I stood next to him in the stall, holding the hose as I refilled his water, humming a mindless tune. I felt Cupcake sniffing my elbow and stood relaxed. He nosed at my hand and I moved over to let him get to the clean water.

The little colt buried his nose and played, snorting and splashing water all over. He curled his front foot under him, I could tell he was dying to crawl right in the bucket.

I scratched his withers and hung my arm over his back. He bobbed his head faster in the water keeping time with my scratching fingers.

“Looks like you’ve made a friend this week,” the boss said as she leaned over the door.

“Yeah, he’s decided I’m OK,” I replied.

“Are you going to ride him today?” she asked me.

“No, I think he should just get some turn out. A day in the sun is probably just what the doctor ordered,” I said, “toss me a halter would ya?”

Cupcake turned to me and stuck his face in the halter. As I led him out into the upper arena he walked quietly by my shoulder. I untied the knot and hung the halter over my arm.

Cupcake stood still while I scratched his neck and around his ears. His eye was dark and sweet. I backed away and he wandered off for his first taste of freedom in 50 days. He laid down to roll and came up with a buck and a snort.

I watched him tear around the arena with his head high and his tail flagged and couldn’t help but smile.


lopinon4 said...

Absolutely lovely. Mugs, you are so gifted in your telling of your memories. Thank you!

Becky said...

YAAAAAAAAAAAAAY! My workday stalking paid off!

On the other hand, now I'm grumpy. Can I go back in time and retroactively kick his owner in the shins for you?

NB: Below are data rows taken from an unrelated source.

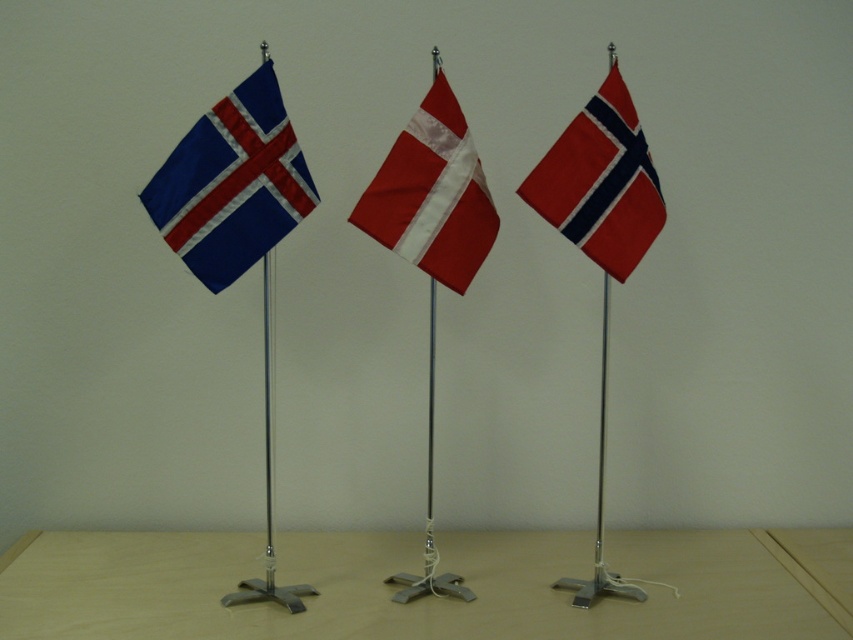
You are standing in front of the three miniature flags displayed on small flagpoles. You notice two points marked on the image. Which point is closer to you, point (x=19, y=570) or point (x=289, y=134)?

Point (x=19, y=570) is closer to you than point (x=289, y=134) because it is further to the viewer.

You are a museum curator arranging flags in a display case. The matte fabric flag at left and the white glossy flag at center are part of the exhibit. If the display case is only 7 inches wide, will both flags fit side by side without overlapping?

The matte fabric flag at left is 6.93 inches from the white glossy flag at center, which means there is only a 0.07 inch gap between them. Since the display case is 7 inches wide, both flags can just barely fit side by side without overlapping, but they will be extremely close together.

Consider the image. You are standing in a room with a wooden table at center. You want to place a small decorative item on the table. Where should you aim to place it so it stays centered?

You should aim to place the small decorative item at the point corresponding to the coordinates of the wooden table at center, which is at point (x=426, y=596), to ensure it stays centered.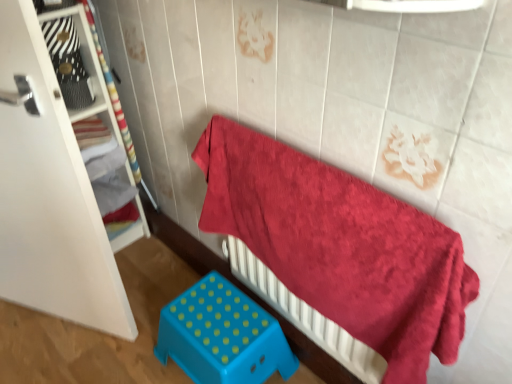
Find the location of `blue plastic stool at lower center`. blue plastic stool at lower center is located at coordinates (222, 336).

Is the position of blue plastic stool at lower center less distant than that of white wood shelf at left?

Yes, blue plastic stool at lower center is closer to the camera.

From a real-world perspective, which object rests below the other?

blue plastic stool at lower center.

From the image's perspective, who appears lower, blue plastic stool at lower center or white wood shelf at left?

blue plastic stool at lower center appears lower in the image.

Where is `bed directly beneath the white wood shelf at left (from a real-world perspective)`? bed directly beneath the white wood shelf at left (from a real-world perspective) is located at coordinates (340, 246).

Considering the points (451, 319) and (99, 106), which point is behind, point (451, 319) or point (99, 106)?

The point (99, 106) is farther.

From a real-world perspective, which is physically below, fluffy red towel at upper right or white wood shelf at left?

In real-world perspective, fluffy red towel at upper right is lower.

Considering the sizes of objects fluffy red towel at upper right and blue plastic stool at lower center in the image provided, who is taller, fluffy red towel at upper right or blue plastic stool at lower center?

fluffy red towel at upper right.

Is the surface of fluffy red towel at upper right in direct contact with blue plastic stool at lower center?

There is a gap between fluffy red towel at upper right and blue plastic stool at lower center.

From the image's perspective, would you say fluffy red towel at upper right is positioned over blue plastic stool at lower center?

Yes, from the image's perspective, fluffy red towel at upper right is over blue plastic stool at lower center.

Is blue plastic stool at lower center located within white wood shelf at left?

That's incorrect, blue plastic stool at lower center is not inside white wood shelf at left.

From the image's perspective, which is above, white wood shelf at left or blue plastic stool at lower center?

From the image's view, white wood shelf at left is above.

Is white wood shelf at left not near blue plastic stool at lower center?

No, white wood shelf at left is in close proximity to blue plastic stool at lower center.

Is white wood shelf at left placed right next to fluffy red towel at upper right?

No.

In the scene shown: Can you confirm if white wood shelf at left is taller than fluffy red towel at upper right?

Correct, white wood shelf at left is much taller as fluffy red towel at upper right.

In the image, is white wood shelf at left on the left side or the right side of fluffy red towel at upper right?

Based on their positions, white wood shelf at left is located to the left of fluffy red towel at upper right.

Can you confirm if white wood shelf at left is wider than fluffy red towel at upper right?

Correct, the width of white wood shelf at left exceeds that of fluffy red towel at upper right.

In the image, is blue plastic stool at lower center on the left side or the right side of fluffy red towel at upper right?

In the image, blue plastic stool at lower center appears on the left side of fluffy red towel at upper right.

Does point (176, 340) come in front of point (217, 143)?

No, (176, 340) is behind (217, 143).

Is blue plastic stool at lower center thinner than fluffy red towel at upper right?

No.

Is blue plastic stool at lower center oriented away from fluffy red towel at upper right?

That's right, blue plastic stool at lower center is facing away from fluffy red towel at upper right.

The height and width of the screenshot is (384, 512). I want to click on furniture below the white wood shelf at left (from a real-world perspective), so pyautogui.click(x=222, y=336).

Find the location of `bed in front of the white wood shelf at left`. bed in front of the white wood shelf at left is located at coordinates [x=340, y=246].

Considering their positions, is white wood shelf at left positioned closer to blue plastic stool at lower center than fluffy red towel at upper right?

Among the two, fluffy red towel at upper right is located nearer to blue plastic stool at lower center.

Considering their positions, is white wood shelf at left positioned closer to fluffy red towel at upper right than blue plastic stool at lower center?

blue plastic stool at lower center is closer to fluffy red towel at upper right.

When comparing their distances from white wood shelf at left, does fluffy red towel at upper right or blue plastic stool at lower center seem further?

fluffy red towel at upper right is positioned further to the anchor white wood shelf at left.

From the image, which object appears to be nearer to fluffy red towel at upper right, blue plastic stool at lower center or white wood shelf at left?

blue plastic stool at lower center.

Which object lies nearer to the anchor point blue plastic stool at lower center, fluffy red towel at upper right or white wood shelf at left?

Based on the image, fluffy red towel at upper right appears to be nearer to blue plastic stool at lower center.

Based on their spatial positions, is blue plastic stool at lower center or fluffy red towel at upper right closer to white wood shelf at left?

Based on the image, blue plastic stool at lower center appears to be nearer to white wood shelf at left.

Where is `furniture between white wood shelf at left and fluffy red towel at upper right from left to right`? furniture between white wood shelf at left and fluffy red towel at upper right from left to right is located at coordinates (222, 336).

Because, oh yes... he was obviously just the picture of health when you picked him up - bright-eyed, busy-tailed, standing all fat and sassy in fetlock-deep clean shavings......

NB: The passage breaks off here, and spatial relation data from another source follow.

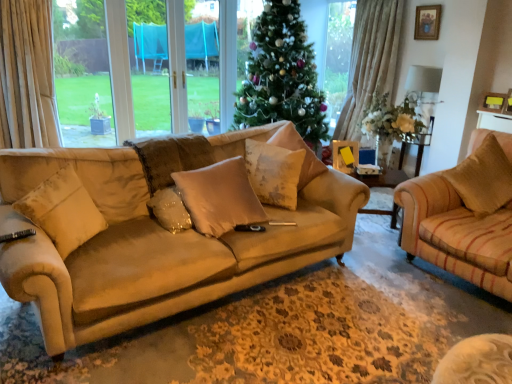
Question: Is there a large distance between fluffy beige pillow at center, which is the third pillow from left to right, and brown textured pillow at right, the 5th pillow positioned from the left?

Choices:
 (A) no
 (B) yes

Answer: (B)

Question: From a real-world perspective, does fluffy beige pillow at center, arranged as the 3th pillow when viewed from the right, stand above brown textured pillow at right, arranged as the 1th pillow when viewed from the right?

Choices:
 (A) yes
 (B) no

Answer: (B)

Question: Considering the relative sizes of fluffy beige pillow at center, which is the third pillow from left to right, and brown textured pillow at right, arranged as the 1th pillow when viewed from the right, in the image provided, is fluffy beige pillow at center, which is the third pillow from left to right, bigger than brown textured pillow at right, arranged as the 1th pillow when viewed from the right,?

Choices:
 (A) yes
 (B) no

Answer: (B)

Question: Does fluffy beige pillow at center, arranged as the 3th pillow when viewed from the right, lie in front of brown textured pillow at right, the 5th pillow positioned from the left?

Choices:
 (A) yes
 (B) no

Answer: (B)

Question: Does fluffy beige pillow at center, arranged as the 3th pillow when viewed from the right, have a smaller size compared to brown textured pillow at right, the 5th pillow positioned from the left?

Choices:
 (A) no
 (B) yes

Answer: (B)

Question: Visually, is green matte christmas tree at center positioned to the left or to the right of wooden picture frame at upper right, the 1th picture frame positioned from the top?

Choices:
 (A) left
 (B) right

Answer: (A)

Question: Do you think green matte christmas tree at center is within wooden picture frame at upper right, arranged as the second picture frame when viewed from the left, or outside of it?

Choices:
 (A) outside
 (B) inside

Answer: (A)

Question: From the image's perspective, is green matte christmas tree at center positioned above or below wooden picture frame at upper right, which appears as the 2th picture frame when ordered from the bottom?

Choices:
 (A) above
 (B) below

Answer: (B)

Question: Is point (248, 64) closer or farther from the camera than point (423, 6)?

Choices:
 (A) closer
 (B) farther

Answer: (B)

Question: Is point (68, 249) positioned closer to the camera than point (362, 211)?

Choices:
 (A) farther
 (B) closer

Answer: (B)

Question: Is beige suede pillow at left, the first pillow from the left, to the left or to the right of wooden side table at center in the image?

Choices:
 (A) right
 (B) left

Answer: (B)

Question: Is beige suede pillow at left, the first pillow from the left, bigger or smaller than wooden side table at center?

Choices:
 (A) big
 (B) small

Answer: (B)

Question: Is beige suede pillow at left, the first pillow from the left, inside or outside of wooden side table at center?

Choices:
 (A) inside
 (B) outside

Answer: (B)

Question: In terms of height, does green matte christmas tree at center look taller or shorter compared to matte yellow picture frame at center, the 1th picture frame in the bottom-to-top sequence?

Choices:
 (A) tall
 (B) short

Answer: (A)

Question: From a real-world perspective, is green matte christmas tree at center positioned above or below matte yellow picture frame at center, the 2th picture frame viewed from the top?

Choices:
 (A) below
 (B) above

Answer: (B)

Honestly, even if I had the talent to be a trainer, I don't think I could do it.

Anonymous said...

I love a sweet story! Except for the lousy owner and you having to clean crap off the walls, of course. Thanks, Mugs, and you and Kidlett have a great holiday/New Year. (Maybe we'll get a Tally story for Christmas!) Just kidding.

manymisadventures said...

Aww. This made me smile. Love it when we get new chapters, mugs.

Wazzoo said...

yea, you wanted him gone back to his owner alright. Only because you were falling in love with him. Little bugger was pulling at your heart strings from the get go. You are an awesome writer.

Shanster said...

Nice! Thanks for a chapter!

badges blues N jazz said...

CANT WAIT for the next tally story too!

Jenn said...

Aw, man. From monster to pocket pony in 50 days.

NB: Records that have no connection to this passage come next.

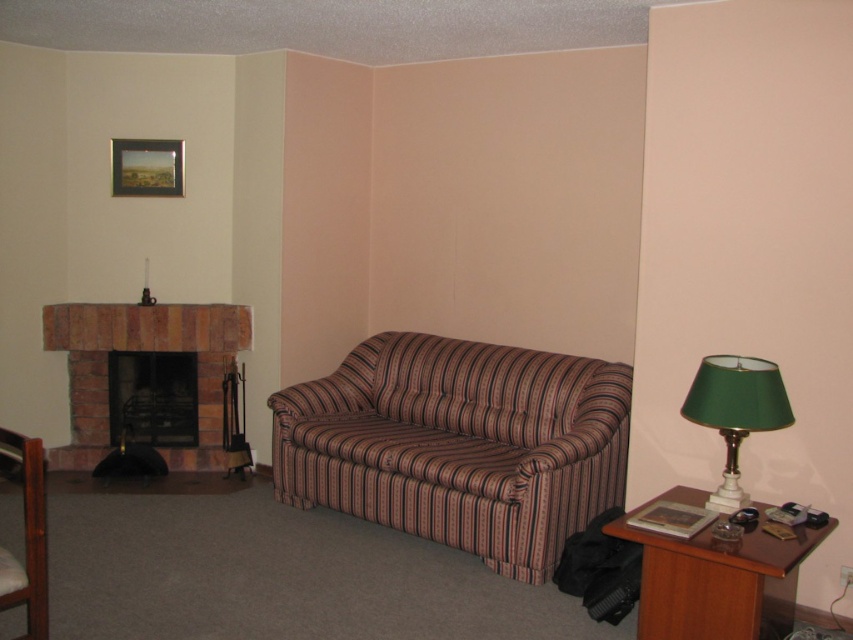
Question: Which point is farther from the camera taking this photo?

Choices:
 (A) (457, 490)
 (B) (144, 179)
 (C) (45, 611)

Answer: (B)

Question: Is rustic stone fireplace at left bigger than wooden picture frame at upper left?

Choices:
 (A) no
 (B) yes

Answer: (B)

Question: Does striped fabric couch at center have a lesser width compared to rustic stone fireplace at left?

Choices:
 (A) yes
 (B) no

Answer: (B)

Question: Estimate the real-world distances between objects in this image. Which object is farther from the striped fabric couch at center?

Choices:
 (A) green fabric lampshade at right
 (B) wooden picture frame at upper left

Answer: (B)

Question: Which point is farther to the camera?

Choices:
 (A) (747, 586)
 (B) (167, 140)
 (C) (555, 417)

Answer: (B)

Question: Is striped fabric couch at center thinner than green fabric lampshade at right?

Choices:
 (A) no
 (B) yes

Answer: (A)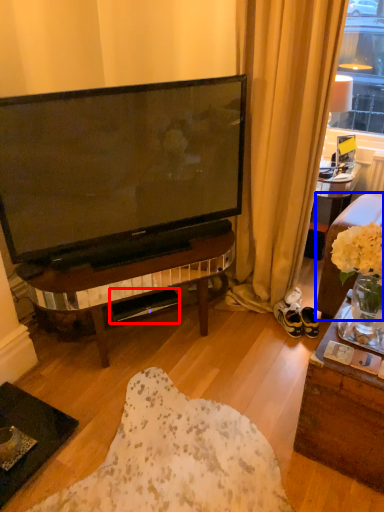
Question: Among these objects, which one is nearest to the camera, loudspeaker (highlighted by a red box) or studio couch (highlighted by a blue box)?

Choices:
 (A) loudspeaker
 (B) studio couch

Answer: (B)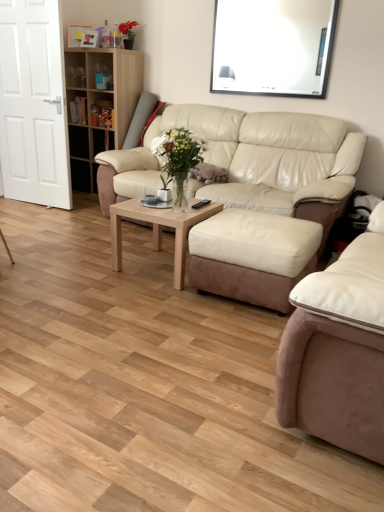
Question: Is wooden bookshelf at upper left beside white glossy door at left?

Choices:
 (A) no
 (B) yes

Answer: (A)

Question: Considering the relative positions of wooden bookshelf at upper left and white glossy door at left in the image provided, is wooden bookshelf at upper left in front of white glossy door at left?

Choices:
 (A) no
 (B) yes

Answer: (A)

Question: Is wooden bookshelf at upper left positioned far away from white glossy door at left?

Choices:
 (A) yes
 (B) no

Answer: (B)

Question: Can you confirm if wooden bookshelf at upper left is taller than white glossy door at left?

Choices:
 (A) no
 (B) yes

Answer: (A)

Question: Is wooden bookshelf at upper left outside white glossy door at left?

Choices:
 (A) yes
 (B) no

Answer: (A)

Question: From a real-world perspective, is white glossy window screen at upper center above or below beige leather couch at center, the second studio couch viewed from the back?

Choices:
 (A) below
 (B) above

Answer: (B)

Question: Considering the positions of white glossy window screen at upper center and beige leather couch at center, the second studio couch viewed from the back, in the image, is white glossy window screen at upper center wider or thinner than beige leather couch at center, the second studio couch viewed from the back,?

Choices:
 (A) wide
 (B) thin

Answer: (B)

Question: Considering the positions of white glossy window screen at upper center and beige leather couch at center, which is the first studio couch in front-to-back order, in the image, is white glossy window screen at upper center bigger or smaller than beige leather couch at center, which is the first studio couch in front-to-back order,?

Choices:
 (A) small
 (B) big

Answer: (A)

Question: Visually, is white glossy window screen at upper center positioned to the left or to the right of beige leather couch at center, which is the first studio couch in front-to-back order?

Choices:
 (A) right
 (B) left

Answer: (B)

Question: Considering the positions of wooden bookshelf at upper left and white glossy window screen at upper center in the image, is wooden bookshelf at upper left taller or shorter than white glossy window screen at upper center?

Choices:
 (A) tall
 (B) short

Answer: (A)

Question: Relative to white glossy window screen at upper center, is wooden bookshelf at upper left in front or behind?

Choices:
 (A) behind
 (B) front

Answer: (A)

Question: Do you think wooden bookshelf at upper left is within white glossy window screen at upper center, or outside of it?

Choices:
 (A) outside
 (B) inside

Answer: (A)

Question: From the image's perspective, is wooden bookshelf at upper left positioned above or below white glossy window screen at upper center?

Choices:
 (A) below
 (B) above

Answer: (A)

Question: Is beige leather couch at center, the second studio couch viewed from the back, to the left or to the right of wooden bookshelf at upper left in the image?

Choices:
 (A) left
 (B) right

Answer: (B)

Question: From a real-world perspective, is beige leather couch at center, which is the first studio couch in front-to-back order, positioned above or below wooden bookshelf at upper left?

Choices:
 (A) below
 (B) above

Answer: (A)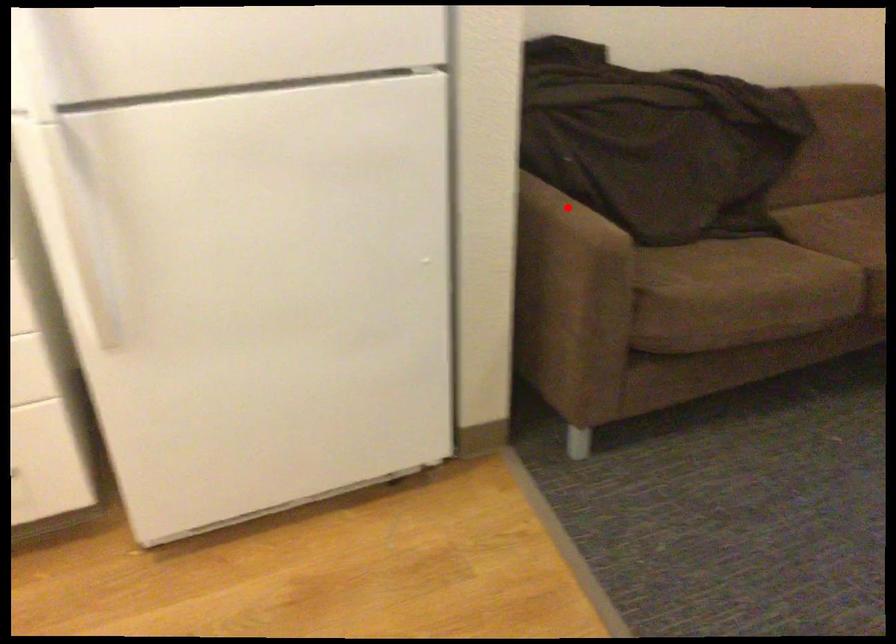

I can sense that this goes south again as soon as he sets foot at the 'home' barn. (a misnomer if ever there was... home is supposed to be where they LOVE you...)

What a piece of work, his owner. Yeeouch!!!

Slbaldwin said...

Just brought a smile to my face :)

Don't mind the owner, unfortunately there are some people out there like that.

I'm not a horse expert by ANY means but it sounded like you did a great job :)

Chris said...

It's so not fun when they're crook! Glad the result was a positive one despite an unthankful owner :)

mommyrides said...

Great addition to the saga of Cupcake! Thanks again for sharing bits of your life with us.

Whatever the ending you made a difference to that little guy. And for a while brought sunshine into his world. That's an amazing thing to do, especially to a living creature that has known only darkness and pain.

HorseOfCourse said...

Aaah. I had this Walter Farley feeling when you started out, but had to keep myself in check because this was a real life story....
I am soo happy that the angry ugly duckling turned around.
Please don't stop here. What happened to him?

Accendora said...

I love the Cupcake saga. That poor little guy! .. I'm just terrified to know how it ends. I keep imagining him going back to that owner and solitary isolation. Ugh!

Heidi the Hick said...

Hate to say it but in my experience there's nothing like a bout of colic and some long slow walks to bond a horse and human. Not the preferred way. That's for sure.

You proved to him that he could trust you. That's so important to a little guy who had such a rough start.

Merry Christmas to you kidlette Madonna Loki Leland and the two little terriers and whoever else I've forgotten to list!